3. That there was “little evidence of what was driving growth during the second half.” Dr. Singh offers in response growth in rice, sugar and gold but does not tell us how sectors that account in total for 17% of GDP can account for a turnaround of 3.8% in six months over 100% of the economy.

He adds that “the [official] numbers are sourced from the sectors themselves and can be verified directly with those sectors,” and that it “is nothing short of absurd and dishonest to call into question these numbers.” It is Dr. Singh who is being absurd and dishonest by conflating production numbers into GDP figures. GDP is a value not a quantity and a 3% increase in production does not automatically translate into a 3% increase in value. Prices will simply be another variable in the GDP equation.

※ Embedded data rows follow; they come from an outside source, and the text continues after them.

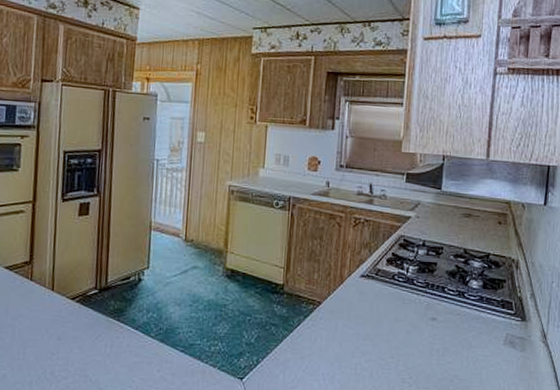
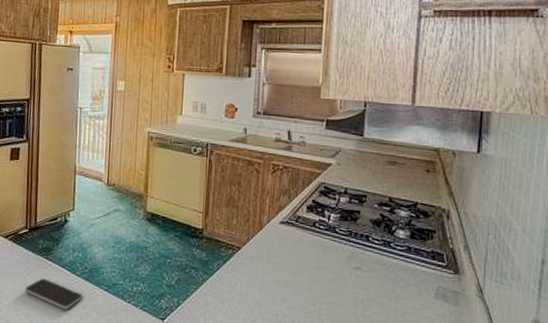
smartphone: none [93,341,158,373] -> present [24,278,83,309]

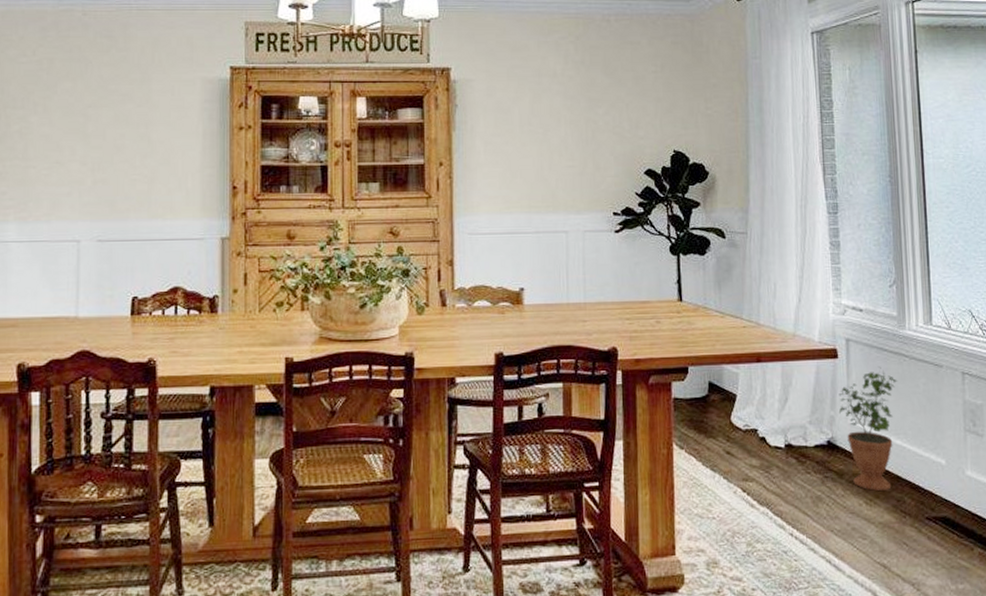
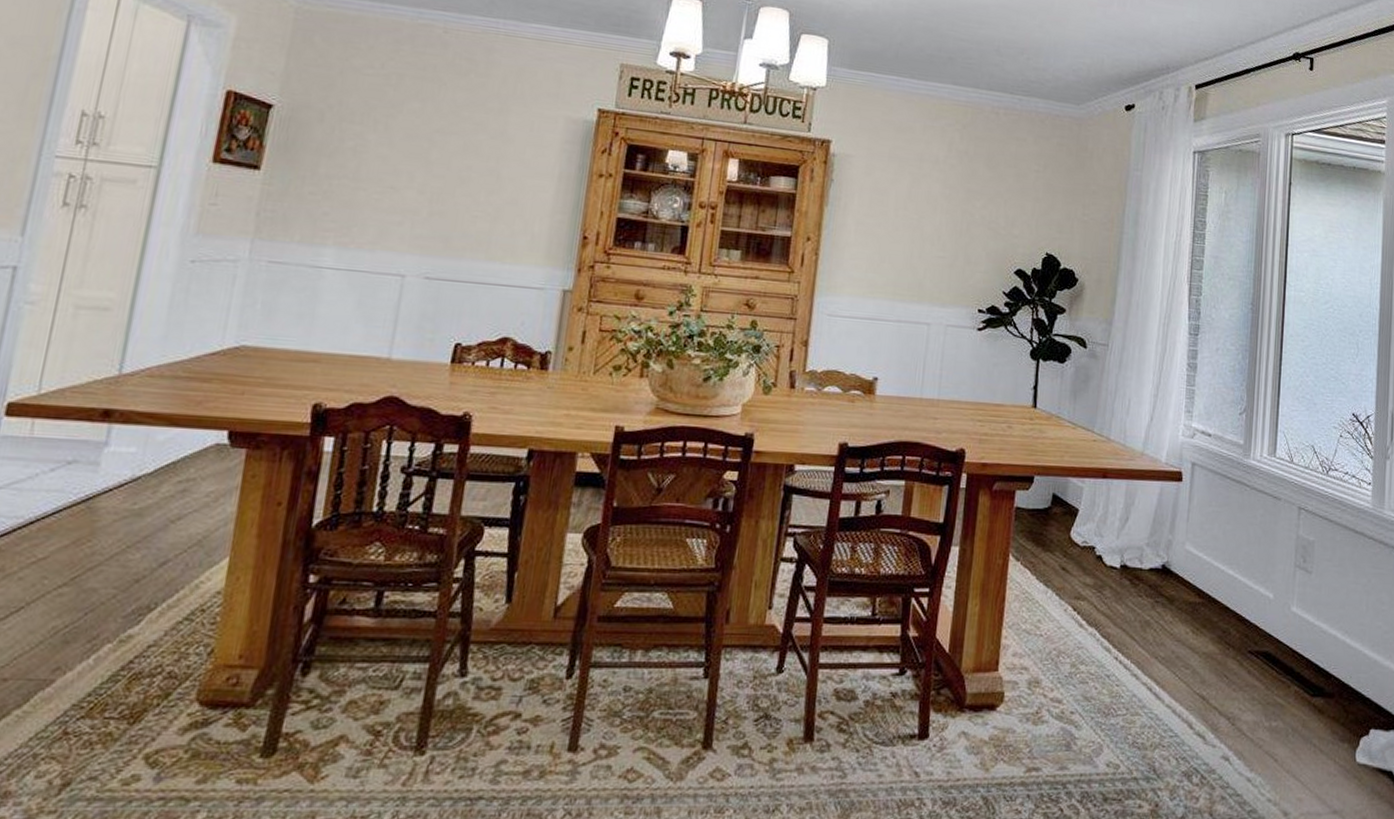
potted plant: present [838,366,897,491] -> none [1176,494,1236,620]

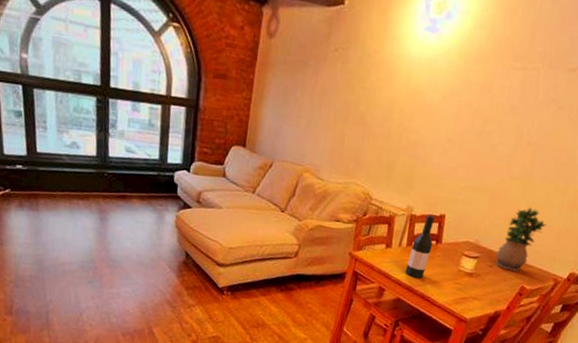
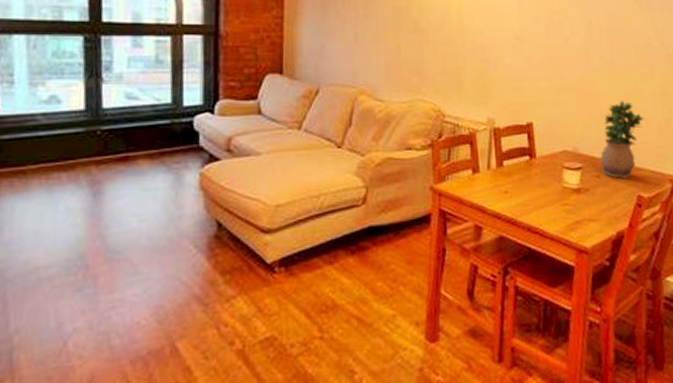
wine bottle: present [405,214,435,279] -> none [501,125,527,207]

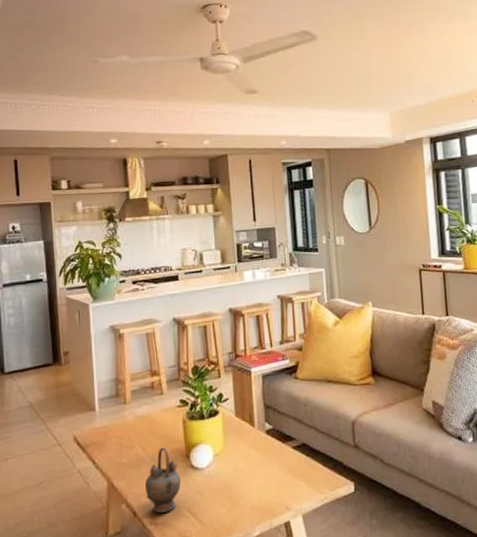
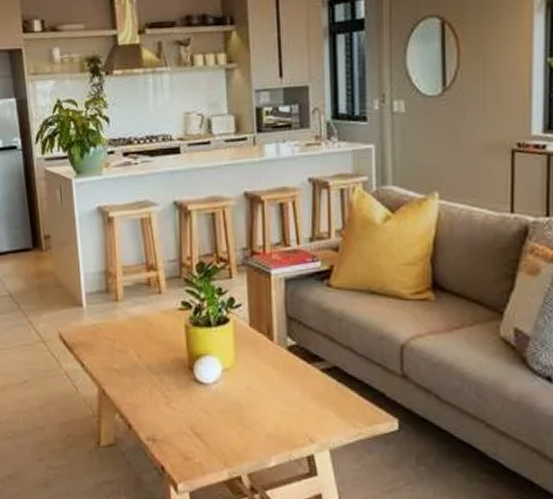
teapot: present [144,447,182,513] -> none [140,355,184,429]

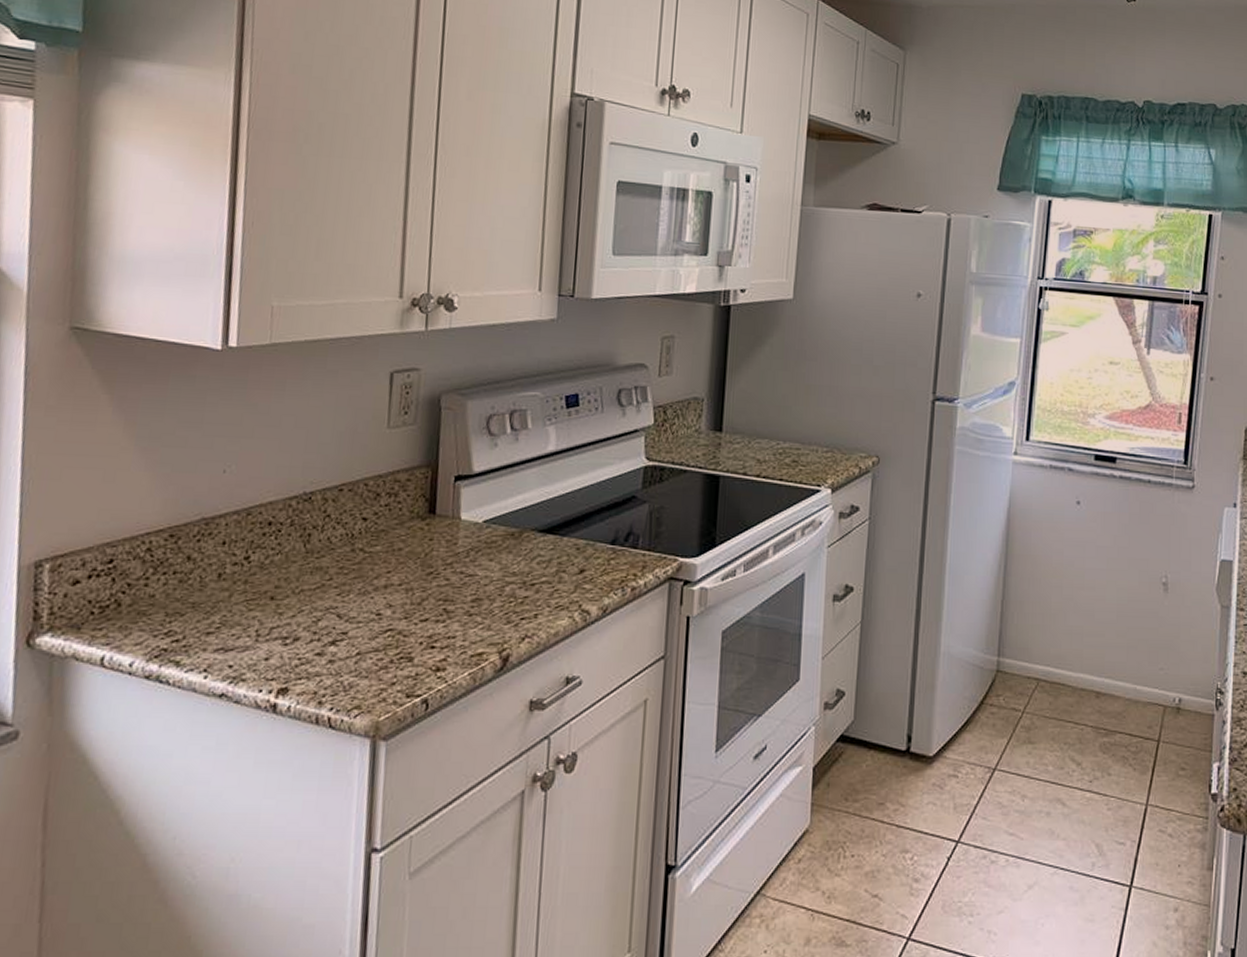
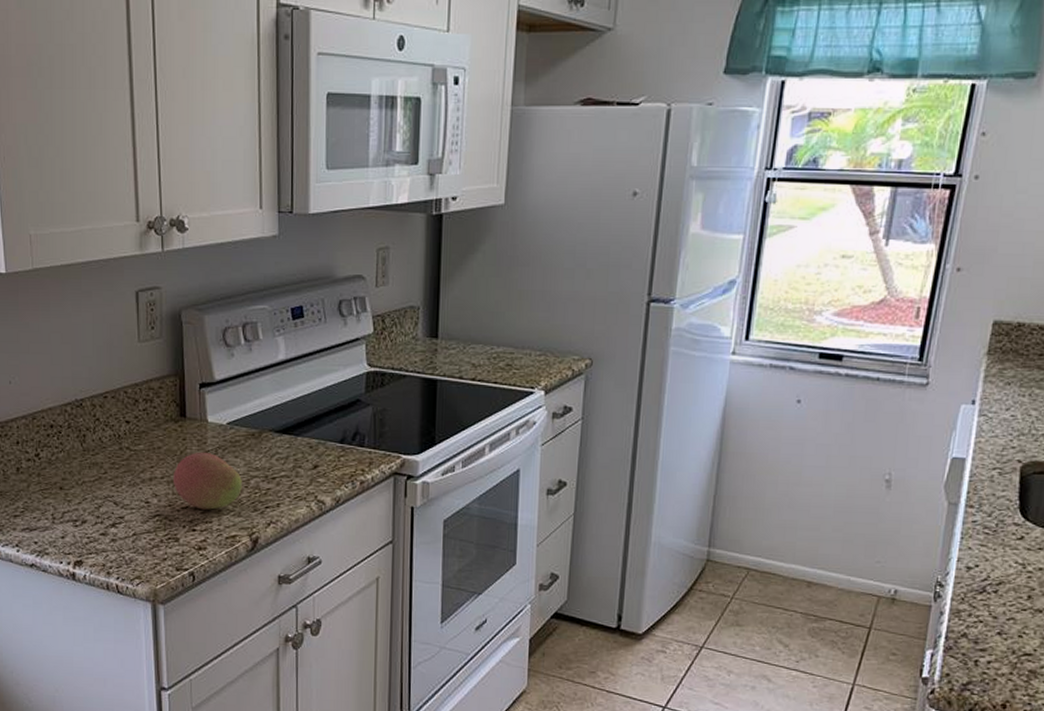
fruit: none [412,555,496,623] -> present [172,453,242,510]

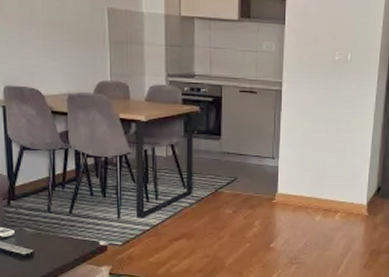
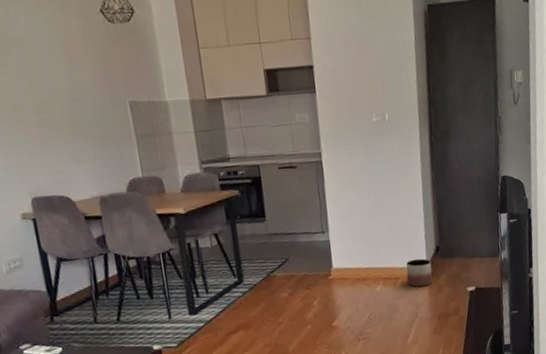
planter: none [346,195,371,223] -> present [406,258,433,287]

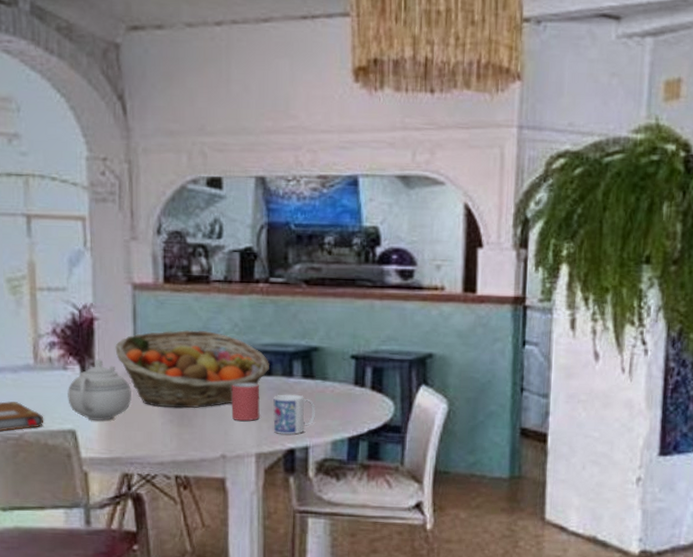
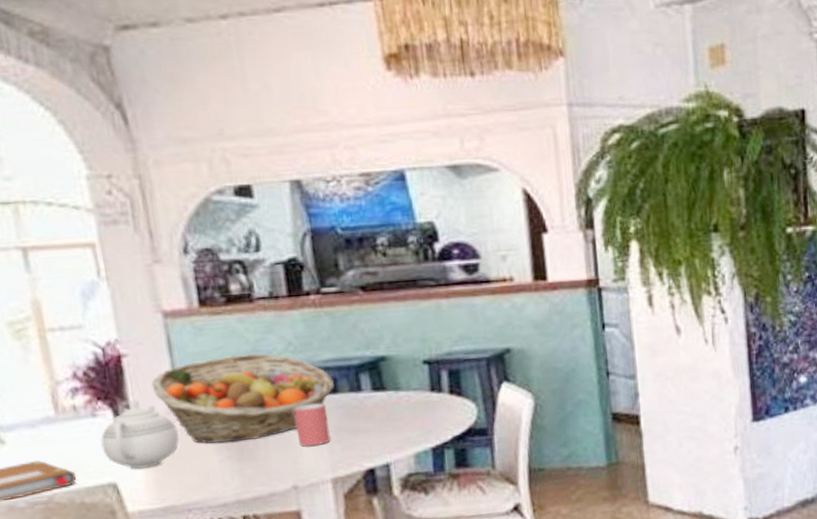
mug: present [273,394,315,436] -> none [343,409,393,456]

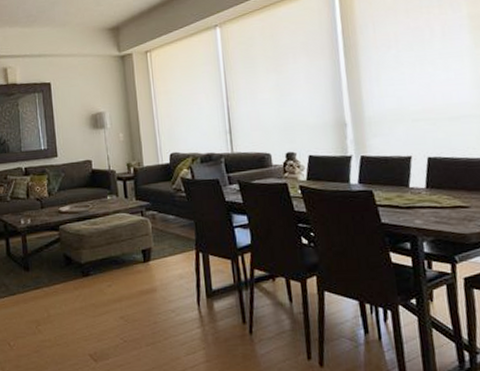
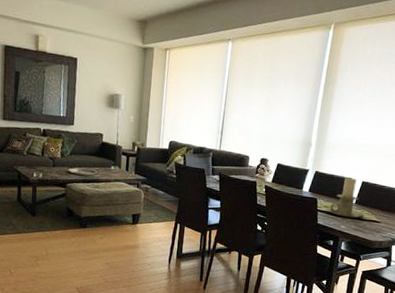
candle holder: none [389,155,444,209] -> present [326,177,365,218]

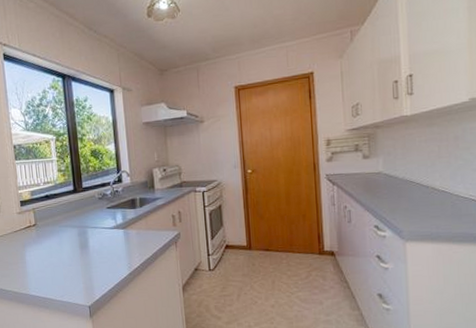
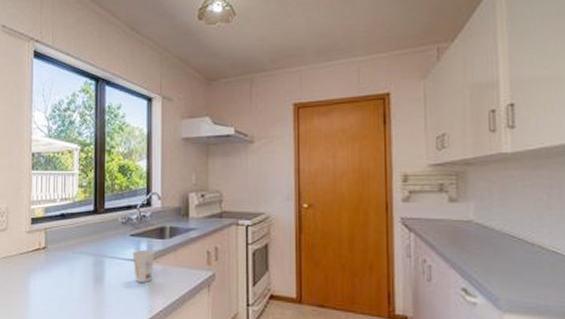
cup: none [110,218,130,245] -> present [132,249,156,282]

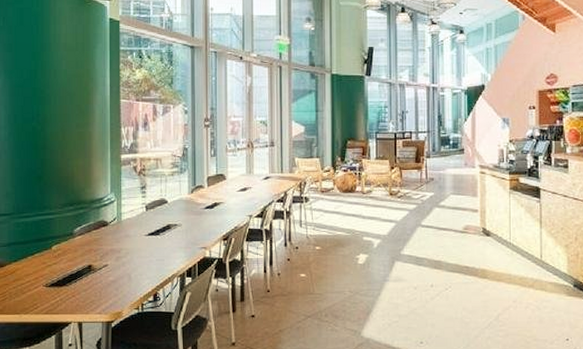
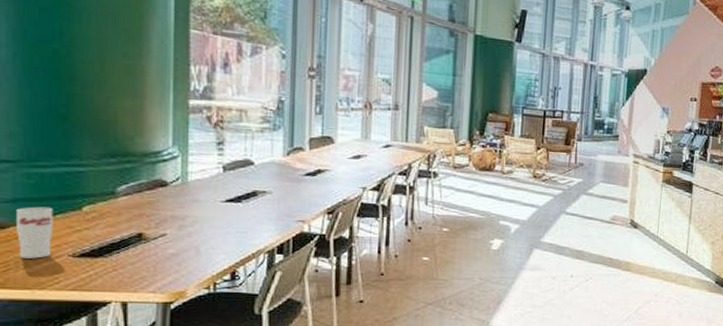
cup: none [9,248,34,289] -> present [15,206,54,259]

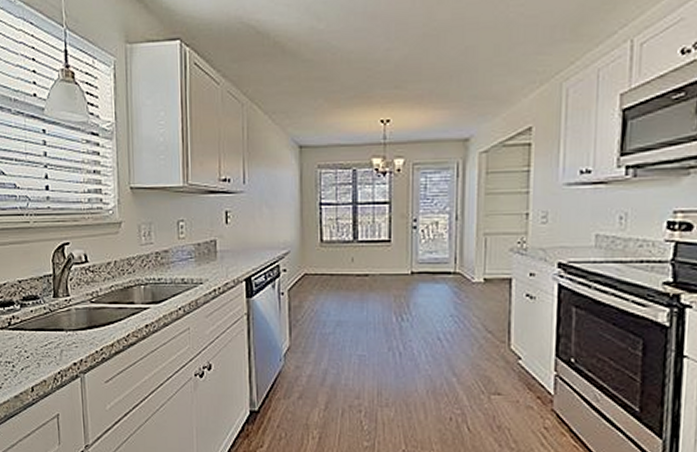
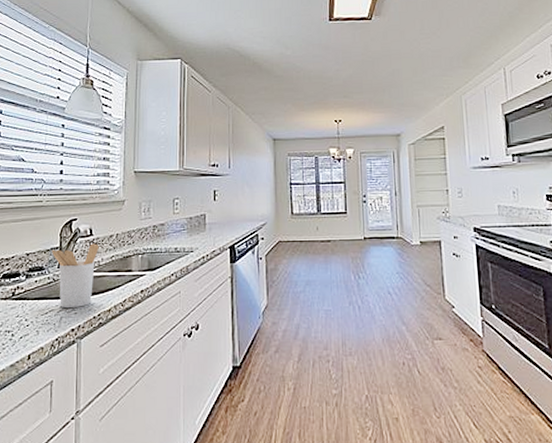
utensil holder: none [45,271,96,342] -> present [51,243,99,309]

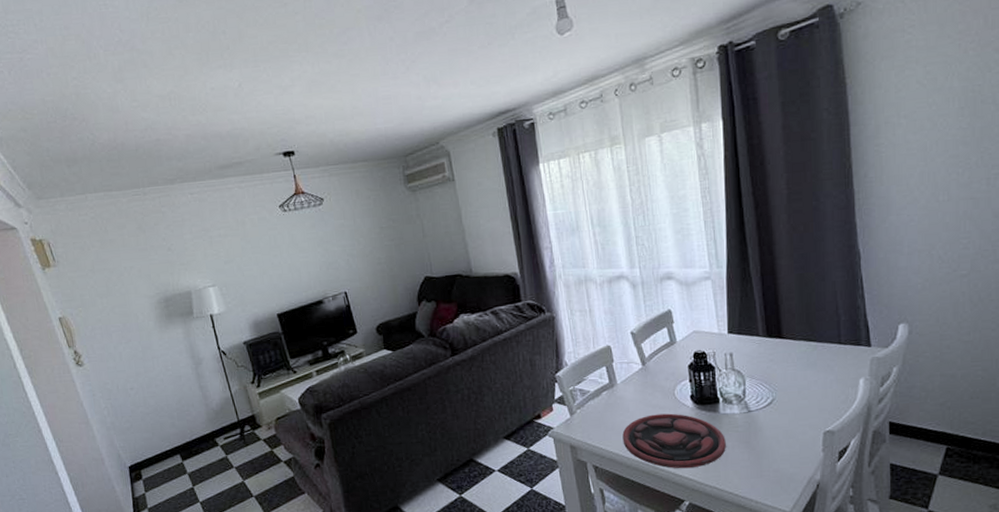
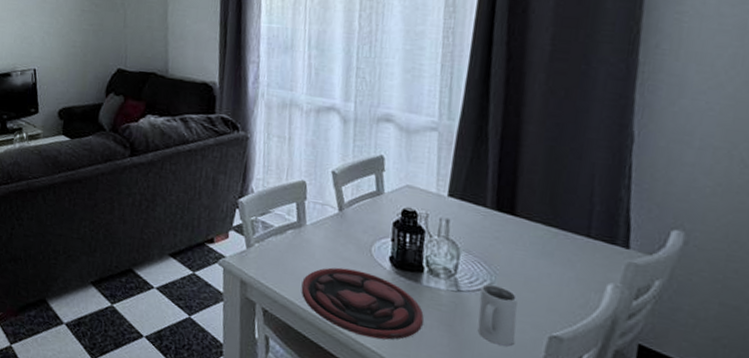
mug: none [765,399,799,449] -> present [477,284,518,347]

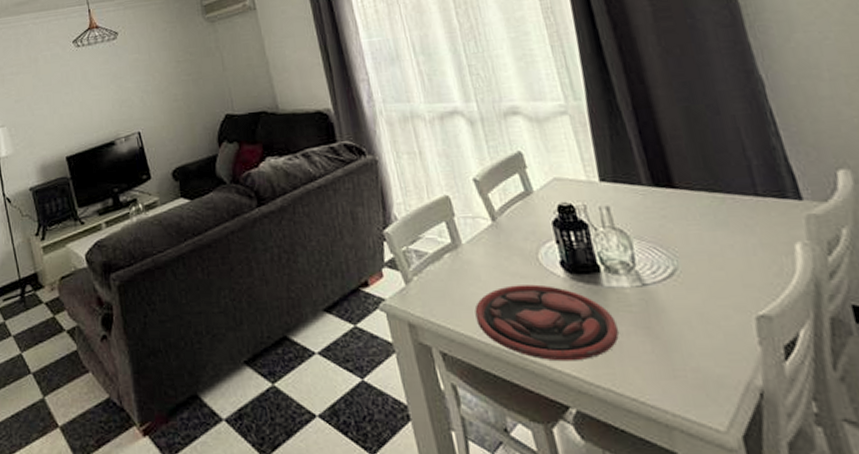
mug: present [477,284,518,347] -> none [665,269,723,339]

4. Dr. Singh’s anger becomes uncontrollable when the EIU report quotes from a 2009 Business Outlook Survey by Ram & McRae in which 60% of the respondents reported no confidence in the economy. The survey is described as “politically motivated, highly flawed, and designed to distort the facts and present a negative picture of Guyana under the current administration”, and the principal of the firm, (i.e. me) as “a self-confessed partisan politician”.

Dr. Singh has never, as far as I am aware, sought from any of the partners of the firm the methodology or software it uses in the Survey and did not have a problem with the Surveys in 2006 and 2007 when reported confidence in the economy was high. Those findings were then welcome and widely publicized in the state media. Nor was I “a self-confessed partisan politician” when I was asked by him and the President for assistance on certain matters; when his party asked for tax ideas on their 2006 Manifesto; or when I was visited at home by a high priced Presidential Advisor for consultations on a range of issues.

5. Further, Dr. Singh should be careful in impugning anyone’s integrity, professional or otherwise. His own situation where the wife of the Minister of Finance is the de facto head of the Audit Office is unique, a violation of all the tenets of professional independence, and an embarrassment to this country; he was complicit in the untruth perpetrated in the National Assembly over the $4 billion paid to GUYSUCO in 2009, participating in, and contributing to the devaluation of that august body; and complicit too about the error in the VAT rate that instead of consumers paying $12.1 billion in VAT in 2007, they actually paid $21.3 billion, that is more than 75% more! He was, we recall, also centrally involved in the unlawful concessions given to the Ramroop group. These occurrences and circumstances all speak for themselves, and require no elaboration from me.

But I will show faith in Dr. Singh and look forward to a higher standard of integrity and competence from him in, among other things: ensuring that public moneys are paid into the Consolidated Fund and not the Office of the President or special accounts; ensuring a strong, independent Audit Office; publishing of the mid-year report within the statutory deadline set in the Fiscal Management and Accountability Act; tabling in the National Assembly annual reports of state entities required by the Public Corporations Act; ensuring that NICIL, the Board of which he is Chairman, begins to operate within the law and its own constituent documents, including having its accounts audited and filed as the law requires; granting concessions under the Income Tax (In Aid of Industry) Act on an objective basis rather than on political grounds; and taking a stand on the high level of corruption that has engulfed public finance in the country.

I know he possesses the integrity to rise to the occasion. I am less confident about his courage. But hopefully he will reflect on the oath which he took on being appointed, and will recognise that more than at any time, Guyana needs from its Finance Minister this level of integrity and courage. While he struggles with these challenges, I also suggest the temperance and language befitting his position.